The antitrust lawsuit, filed in California federal court, alleges the deal would harm competition for film distribution and the licensing of cable TV channels. California and 11 other states with Democratic attorneys general joined the challenge, creating the largest legal hurdle to the deal after the Trump administration cleared the transaction without conditions in June.
“After this merger, for every dollar generated by wide-release theatrical films and basic cable channels in this country, the combined company will pocket more than a quarter,” the states alleged in the complaint. “This merger, in short, would create a media behemoth.”
Much of Wall Street’s attention this week will be on profit reports from companies saying how much they earned during the spring. On Tuesday alone, Bank of America, Citigroup, JPMorgan Chase, Goldman Sachs and Wells Fargo are all releasing their latest quarterly results.
Analysts are forecasting that companies in the S&P 500 index will deliver overall growth of 23.6 per cent from a year earlier, according to FactSet. If they’re right, it would be the second straight quarter of growth better than 20 per cent.
Companies across industries will need to deliver strong growth to justify the big moves their stock prices have made. Indexes are near records despite their sharp recent swings due to worries around AI stocks.
Companies usually turn in results that top analysts’ expectations, including in 37 of the past 40 quarters, according to FactSet. If S&P 500 companies do so again by the usual margin, earnings growth for the latest quarter could end up being the best since 2021.

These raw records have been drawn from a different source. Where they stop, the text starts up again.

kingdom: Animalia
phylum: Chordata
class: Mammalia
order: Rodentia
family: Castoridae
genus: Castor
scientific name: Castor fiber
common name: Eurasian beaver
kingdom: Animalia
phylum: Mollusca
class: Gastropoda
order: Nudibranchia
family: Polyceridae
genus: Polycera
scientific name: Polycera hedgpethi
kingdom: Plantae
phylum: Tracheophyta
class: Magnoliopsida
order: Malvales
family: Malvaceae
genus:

In the bond market, Treasury yields rose with the price of oil. The yield on the 10-year Treasury climbed to 4.62 per cent from 4.56 per cent late Friday and from just 3.97 per cent before the war with Iran began.
Yields have risen worldwide on worries about expensive oil and high inflation, which could push the Federal Reserve and other central banks to raise interest rates. Higher rates can keep a lid on inflation, but they also slow the economy and hurt prices for all kinds of investments.
In stock markets abroad, indexes moved modestly in Europe.
In Asia, the swings were sharper, beyond South Korea’s plunge. Stocks fell 2.1 per cent in Shanghai, and Japan’s Nikkei 225 dropped 1.9 per cent.